In the SW Essex Playgrounds of the 21century project, Prof. Jim McKenna investigated the impact of playground modifications on break time behaviour of pupils. Class teachers identified that the modifications generated an increase in break-time physical activity in the equivalent of four pupils in every class of 28. This increase in break time activity was also reported by independent observers who were sent to 15 randomly selected schools. Given concerns for growing rates of childhood diabetes and problematic classroom behaviour, and the positive effects that physical activity has for handling both of these issues, this clearly justifies the £3.1m investment in the playgrounds. At a population level, this level of change would outstrip any previous attempt at creating positive behaviour change in young people.

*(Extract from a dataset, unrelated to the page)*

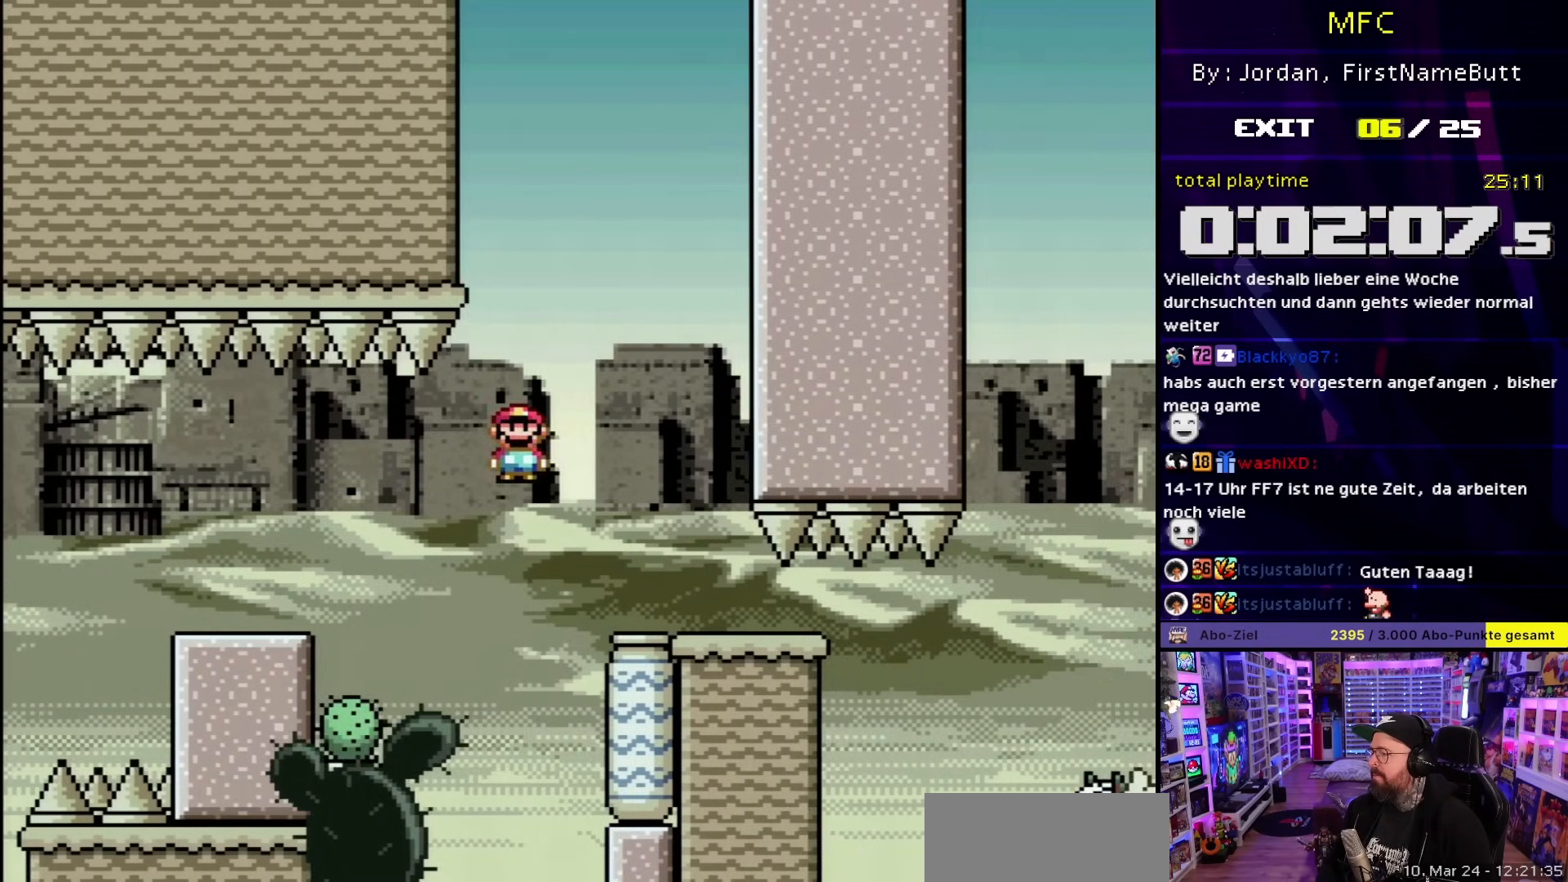
{"buttons": ["A", "X", "DPAD_RIGHT"], "events": [[17, "A", "down"], [17, "DPAD_LEFT", "up"], [17, "DPAD_RIGHT", "down"], [17, "DPAD_UP", "up"], [17, "X", "down"], [417, "X", "up"], [433, "X", "down"]]}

Our three-year community-based project on the Derby City Council ‘b-active’ project has recently concluded, supported by Profs. Jonathan Long and Jim McKenna. Within our partnership with ‘b-active’, we were involved with developing the child-centred, community-wide interventions that we felt would increase involvement in physical activity. The evaluation outcomes are important for two reasons. First, ‘b-active’ is one of the few explorations of community-level change. Second, it revealed an almost 10% increase in the proportions of children and young people (in years 6, 8 and 10) achieving at least 60 minutes of moderate-to-vigorous physical activity per day. During this work the independent Audit Commission ‘Corporate Performance Assessment’ (February 2009) repeatedly identified our contribution as central to the council’s designation as ‘Excellent’. The positive outcomes were central to Derby City Council being awarded substantial subsequent government funding to continue with this work. Other work has investigated the effects of interventions encouraging walking-while-working among university employees. This has been as part of the International Universities Walking Project (IUWP), initiated at Leeds Beckett (Profs. Jim McKenna and Carlton Cooke) and now centred on University of Queensland, with old boy Dr. Nick Gilson. IUWP now involves 10 universities from across the globe and has become one of the main sources of data, publications and research proposals regarding work-based physical activity promotion.

Our final example addresses Premier League Health (PLH). This project focuses on men’s health as promoted by 16 of the Premiership’s clubs. Here, Dr. Andy Pringle and Professor Alan White (Faculty of Health and Social Sciences) have been heading a team of evaluators looking at the impact of these programmes on the health and well-being of hard-to-reach men. The project is funded by the Football Foundation, using football to increase sporting participation and encourage clubs to effect positive social change within their local communities. PLH aims to improve the holistic health and well-being of men from a range of social groups. Given the focus of this first national programme of men’s in premier league football clubs, PLH has a strong connection with main stream health policy such as the Government’s Responsibility Deal and the Public Health White Paper, Healthy People Healthy Lives. Initial findings from the evaluation, show that PLH has engaged hard to reach men with multiple risk factors for cardio-vascular diseases who do not engage their GP on a regular basis. Research income from the project now totals £114K and outcomes have been shared at four international conferences, including the UK Faculty of Public Health Annual Conference in 2011, in peer reviewed journals (two already published and three more either ‘in press’ or in review).

These four main examples signal our commitment to physical activity research. There are many other funded, but no less important, examples of prominent and important research around different forms of physical activity promotion. These are focusing on anything from the impact of improved cycling support in whole cities (CHIPPs; Drs. Lee Ingle and Andy Pringle) to examining barriers to physical activity among 11-year-olds (Kacy Mackreth), the impact of active lessons on total school day physical activity (Pete Mackreth), the integration of activity sessions to enhance bone health in junior school pupils (Dr. Karen Hind), through to school-based audits of physical activity uptake identified through accelerometers and pedometers (Andy Daly-Smith).